Chris Christie has offered many reasons why he is running against his former ally Donald Trump in the Republican presidential primary. Since announcing his candidacy, Christie, a former New Jersey governor, has blamed Trump for the chaos at the U.S. Capitol on Jan. 6, 2021, for the ballooning national debt and for illegal immigrants "pouring over our southern border."

"It is his fault because he never changed one immigration law in the two years that he had Republican control of Congress," said Christie during his June 6 announcement in New Hampshire. "Not one immigration law did he change. He didn’t build the wall, and Mexico is laughing at the idea that they were going to pay for a wall on their border."

Trump’s immigration policies made a lot of news while he was in office, but Christie is largely correct that Trump did not sign any major immigration law during his presidency. What Christie’s statement dismisses, however, is the impact of Trump’s executive orders and Congress did approve money for a border structure.

Changes during Trump’s tenure increased enforcement and restricted legal immigration, according to the Migration Policy Institute, a nonpartisan policy group.

And Trump’s administration "set an unprecedented pace" for executive actions, notching 472 changes, the institute found in a 2022 report.

"The Trump administration was arguably the first to take full advantage of the executive branch’s vast authority on immigration," the report states.

But a comprehensive change to actual immigration law hasn’t happened in decades — under either Democratic or Republican administrations, even when the White House and Congress were controlled by the same party.

David Bier, associate director of immigration studies at the libertarian Cato Institute, said "the executive actions are hugely important, but not as important as laws. Laws are more important because they last for much longer and can’t be reversed by a president."
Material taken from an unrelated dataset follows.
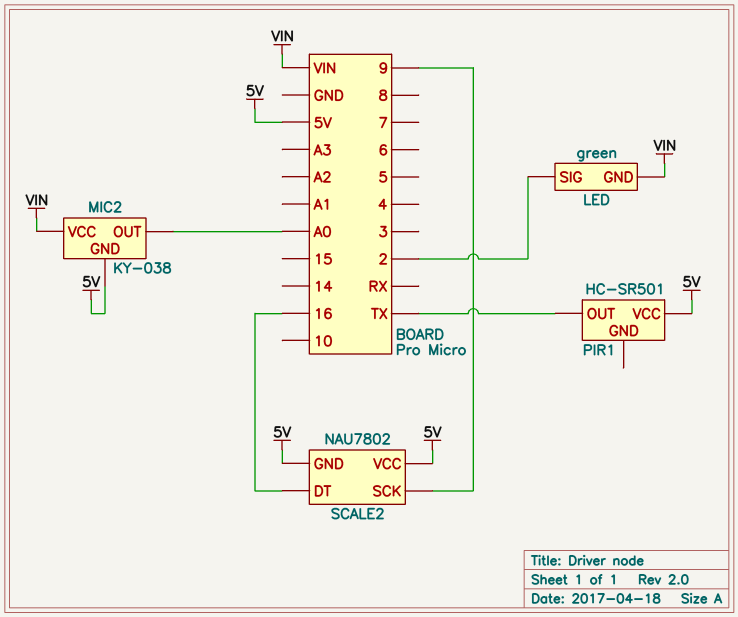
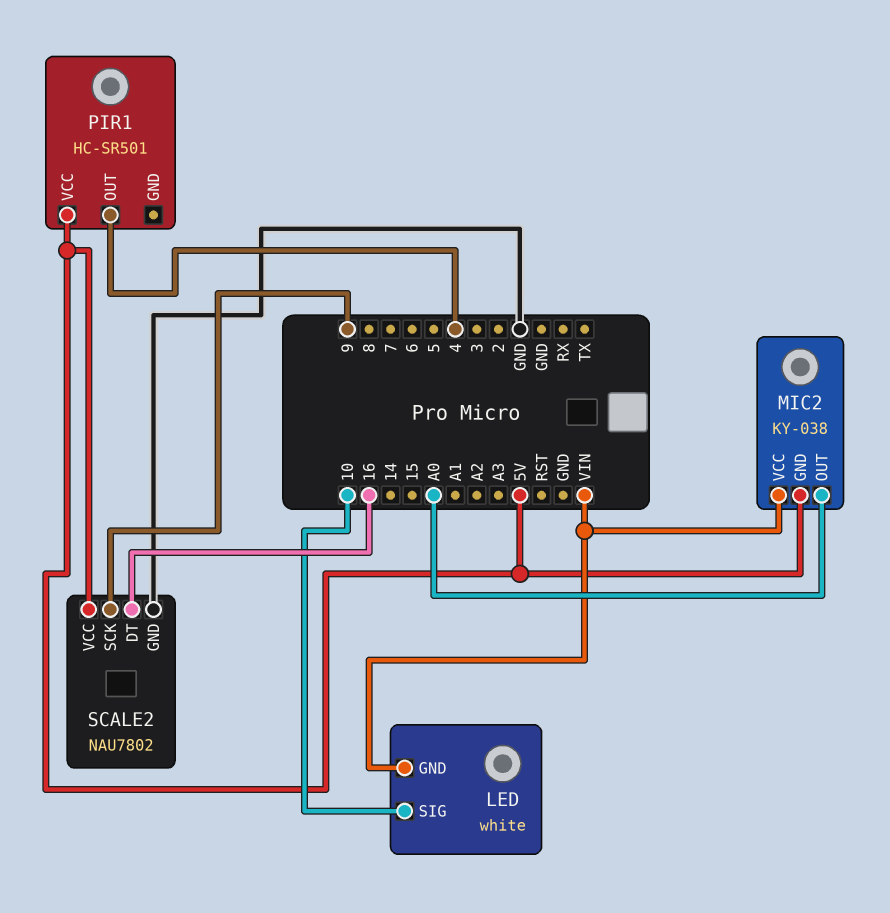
LED: green -> white
LED pin SIG: 2 -> 10
PIR1 pin OUT: TX -> 4
SCALE2 pin GND: 5V -> GND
The last major legalization effort was the 1986 law signed by President Ronald Reagan. Congress passed some other notable immigration laws in the 1990s and 2000s, most recently the 2006 Secure Fence Act, passed after the Senate failed to enact immigration reform. The 2006 bill mandated the construction of 700 miles of a fence on the southern border.

Trump entered the White House promising a southern border wall to stop illegal crossings and saying he’d work with Congress to pass laws to crack down on illegal immigration. Trump failed to complete a border wall, though he did achieve funding for some of it. And Congress failed to pass any immigration bills even when Republicans controlled both chambers.

Rick Su, an immigration law professor at the University of North Carolina, said executive orders can change policies in major ways.

"For example, that is one of the arguments against (Deferred Action for Childhood Arrivals); that Obama essentially rewrote the law and set up a legal system that was not approved by Congress," Su said. The program deferred deportation for certain people who are in the U.S. illegally but arrived in the U.S. as children and met strict criteria.

Trump viewed executive actions as his best chance to get what he wanted without having to negotiate with Congress or share the credit, Theresa Cardinal Brown, director of immigration and cross-border policy at the Bipartisan Policy Center, previously told PolitiFact.

We emailed a contact for Christie’s campaign and received no response.